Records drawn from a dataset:
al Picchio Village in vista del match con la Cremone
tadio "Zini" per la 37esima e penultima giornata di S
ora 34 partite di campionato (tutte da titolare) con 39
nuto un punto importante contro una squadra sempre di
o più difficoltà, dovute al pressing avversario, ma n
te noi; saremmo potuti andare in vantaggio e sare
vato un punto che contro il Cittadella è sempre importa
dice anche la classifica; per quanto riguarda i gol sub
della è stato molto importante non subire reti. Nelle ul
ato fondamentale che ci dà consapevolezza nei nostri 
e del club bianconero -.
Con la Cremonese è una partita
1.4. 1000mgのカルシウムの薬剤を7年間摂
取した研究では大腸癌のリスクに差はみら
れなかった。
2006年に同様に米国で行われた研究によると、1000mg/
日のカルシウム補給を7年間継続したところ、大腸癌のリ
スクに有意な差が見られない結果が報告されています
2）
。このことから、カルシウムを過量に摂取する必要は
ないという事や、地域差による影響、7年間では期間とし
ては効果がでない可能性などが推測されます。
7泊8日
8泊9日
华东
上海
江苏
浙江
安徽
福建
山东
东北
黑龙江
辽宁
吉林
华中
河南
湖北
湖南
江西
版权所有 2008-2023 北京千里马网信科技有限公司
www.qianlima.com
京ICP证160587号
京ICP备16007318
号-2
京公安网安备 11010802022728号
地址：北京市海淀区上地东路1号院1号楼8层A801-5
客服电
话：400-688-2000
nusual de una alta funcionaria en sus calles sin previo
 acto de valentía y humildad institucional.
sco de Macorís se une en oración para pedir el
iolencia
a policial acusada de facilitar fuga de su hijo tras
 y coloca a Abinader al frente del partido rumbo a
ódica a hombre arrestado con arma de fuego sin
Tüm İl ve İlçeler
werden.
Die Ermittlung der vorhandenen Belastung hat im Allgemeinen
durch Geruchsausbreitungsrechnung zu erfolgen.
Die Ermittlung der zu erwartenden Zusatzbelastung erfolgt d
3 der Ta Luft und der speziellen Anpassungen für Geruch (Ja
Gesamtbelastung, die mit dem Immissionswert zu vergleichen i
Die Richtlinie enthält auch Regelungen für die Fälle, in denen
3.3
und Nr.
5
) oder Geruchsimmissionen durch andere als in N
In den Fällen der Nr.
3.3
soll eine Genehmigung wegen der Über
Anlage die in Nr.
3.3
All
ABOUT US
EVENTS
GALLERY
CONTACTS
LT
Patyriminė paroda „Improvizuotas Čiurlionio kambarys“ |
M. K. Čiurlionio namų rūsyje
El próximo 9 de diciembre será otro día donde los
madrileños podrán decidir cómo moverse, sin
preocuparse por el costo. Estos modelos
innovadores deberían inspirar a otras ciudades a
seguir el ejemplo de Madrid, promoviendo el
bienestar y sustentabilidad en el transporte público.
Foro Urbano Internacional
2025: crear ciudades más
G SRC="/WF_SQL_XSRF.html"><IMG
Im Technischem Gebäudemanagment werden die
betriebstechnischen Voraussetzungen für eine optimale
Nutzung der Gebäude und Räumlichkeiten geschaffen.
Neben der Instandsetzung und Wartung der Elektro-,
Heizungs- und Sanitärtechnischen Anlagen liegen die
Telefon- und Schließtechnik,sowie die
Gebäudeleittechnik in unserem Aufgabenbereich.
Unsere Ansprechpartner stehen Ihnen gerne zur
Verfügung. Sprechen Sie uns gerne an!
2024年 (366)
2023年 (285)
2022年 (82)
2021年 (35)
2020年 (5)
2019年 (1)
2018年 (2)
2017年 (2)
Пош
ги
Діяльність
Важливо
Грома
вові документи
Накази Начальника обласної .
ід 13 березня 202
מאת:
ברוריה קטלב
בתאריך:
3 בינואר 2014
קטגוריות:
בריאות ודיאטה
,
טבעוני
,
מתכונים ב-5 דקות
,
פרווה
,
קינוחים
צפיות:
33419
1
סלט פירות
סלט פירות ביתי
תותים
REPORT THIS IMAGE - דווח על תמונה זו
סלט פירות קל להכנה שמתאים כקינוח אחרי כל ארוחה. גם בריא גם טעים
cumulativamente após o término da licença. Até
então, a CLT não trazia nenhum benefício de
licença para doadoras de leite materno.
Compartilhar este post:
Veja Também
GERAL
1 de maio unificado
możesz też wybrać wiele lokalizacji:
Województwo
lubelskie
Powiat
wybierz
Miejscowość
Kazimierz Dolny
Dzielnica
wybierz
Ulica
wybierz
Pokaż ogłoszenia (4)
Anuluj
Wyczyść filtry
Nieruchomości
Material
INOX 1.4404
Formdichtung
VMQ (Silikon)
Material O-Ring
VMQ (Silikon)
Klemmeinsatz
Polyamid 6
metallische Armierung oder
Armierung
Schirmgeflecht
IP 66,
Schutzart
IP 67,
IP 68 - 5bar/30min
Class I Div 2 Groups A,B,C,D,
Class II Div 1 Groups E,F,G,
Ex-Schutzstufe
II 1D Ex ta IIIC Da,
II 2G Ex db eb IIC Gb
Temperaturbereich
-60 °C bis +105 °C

Exercise goal:
Repeat all the lines above verbatim.

Answer box:
al Picchio Village in vista del match con la Cremone
tadio "Zini" per la 37esima e penultima giornata di S
ora 34 partite di campionato (tutte da titolare) con 39
nuto un punto importante contro una squadra sempre di
o più difficoltà, dovute al pressing avversario, ma n
te noi; saremmo potuti andare in vantaggio e sare
vato un punto che contro il Cittadella è sempre importa
dice anche la classifica; per quanto riguarda i gol sub
della è stato molto importante non subire reti. Nelle ul
ato fondamentale che ci dà consapevolezza nei nostri 
e del club bianconero -.
Con la Cremonese è una partita
1.4. 1000mgのカルシウムの薬剤を7年間摂
取した研究では大腸癌のリスクに差はみら
れなかった。
2006年に同様に米国で行われた研究によると、1000mg/
日のカルシウム補給を7年間継続したところ、大腸癌のリ
スクに有意な差が見られない結果が報告されています
2）
。このことから、カルシウムを過量に摂取する必要は
ないという事や、地域差による影響、7年間では期間とし
ては効果がでない可能性などが推測されます。
7泊8日
8泊9日
华东
上海
江苏
浙江
安徽
福建
山东
东北
黑龙江
辽宁
吉林
华中
河南
湖北
湖南
江西
版权所有 2008-2023 北京千里马网信科技有限公司
www.qianlima.com
京ICP证160587号
京ICP备16007318
号-2
京公安网安备 11010802022728号
地址：北京市海淀区上地东路1号院1号楼8层A801-5
客服电
话：400-688-2000
nusual de una alta funcionaria en sus calles sin previo
 acto de valentía y humildad institucional.
sco de Macorís se une en oración para pedir el
iolencia
a policial acusada de facilitar fuga de su hijo tras
 y coloca a Abinader al frente del partido rumbo a
ódica a hombre arrestado con arma de fuego sin
Tüm İl ve İlçeler
werden.
Die Ermittlung der vorhandenen Belastung hat im Allgemeinen
durch Geruchsausbreitungsrechnung zu erfolgen.
Die Ermittlung der zu erwartenden Zusatzbelastung erfolgt d
3 der Ta Luft und der speziellen Anpassungen für Geruch (Ja
Gesamtbelastung, die mit dem Immissionswert zu vergleichen i
Die Richtlinie enthält auch Regelungen für die Fälle, in denen
3.3
und Nr.
5
) oder Geruchsimmissionen durch andere als in N
In den Fällen der Nr.
3.3
soll eine Genehmigung wegen der Über
Anlage die in Nr.
3.3
All
ABOUT US
EVENTS
GALLERY
CONTACTS
LT
Patyriminė paroda „Improvizuotas Čiurlionio kambarys“ |
M. K. Čiurlionio namų rūsyje
El próximo 9 de diciembre será otro día donde los
madrileños podrán decidir cómo moverse, sin
preocuparse por el costo. Estos modelos
innovadores deberían inspirar a otras ciudades a
seguir el ejemplo de Madrid, promoviendo el
bienestar y sustentabilidad en el transporte público.
Foro Urbano Internacional
2025: crear ciudades más
G SRC="/WF_SQL_XSRF.html"><IMG
Im Technischem Gebäudemanagment werden die
betriebstechnischen Voraussetzungen für eine optimale
Nutzung der Gebäude und Räumlichkeiten geschaffen.
Neben der Instandsetzung und Wartung der Elektro-,
Heizungs- und Sanitärtechnischen Anlagen liegen die
Telefon- und Schließtechnik,sowie die
Gebäudeleittechnik in unserem Aufgabenbereich.
Unsere Ansprechpartner stehen Ihnen gerne zur
Verfügung. Sprechen Sie uns gerne an!
2024年 (366)
2023年 (285)
2022年 (82)
2021年 (35)
2020年 (5)
2019年 (1)
2018年 (2)
2017年 (2)
Пош
ги
Діяльність
Важливо
Грома
вові документи
Накази Начальника обласної .
ід 13 березня 202
מאת:
ברוריה קטלב
בתאריך:
3 בינואר 2014
קטגוריות:
בריאות ודיאטה
,
טבעוני
,
מתכונים ב-5 דקות
,
פרווה
,
קינוחים
צפיות:
33419
1
סלט פירות
סלט פירות ביתי
תותים
REPORT THIS IMAGE - דווח על תמונה זו
סלט פירות קל להכנה שמתאים כקינוח אחרי כל ארוחה. גם בריא גם טעים
cumulativamente após o término da licença. Até
então, a CLT não trazia nenhum benefício de
licença para doadoras de leite materno.
Compartilhar este post:
Veja Também
GERAL
1 de maio unificado
możesz też wybrać wiele lokalizacji:
Województwo
lubelskie
Powiat
wybierz
Miejscowość
Kazimierz Dolny
Dzielnica
wybierz
Ulica
wybierz
Pokaż ogłoszenia (4)
Anuluj
Wyczyść filtry
Nieruchomości
Material
INOX 1.4404
Formdichtung
VMQ (Silikon)
Material O-Ring
VMQ (Silikon)
Klemmeinsatz
Polyamid 6
metallische Armierung oder
Armierung
Schirmgeflecht
IP 66,
Schutzart
IP 67,
IP 68 - 5bar/30min
Class I Div 2 Groups A,B,C,D,
Class II Div 1 Groups E,F,G,
Ex-Schutzstufe
II 1D Ex ta IIIC Da,
II 2G Ex db eb IIC Gb
Temperaturbereich
-60 °C bis +105 °C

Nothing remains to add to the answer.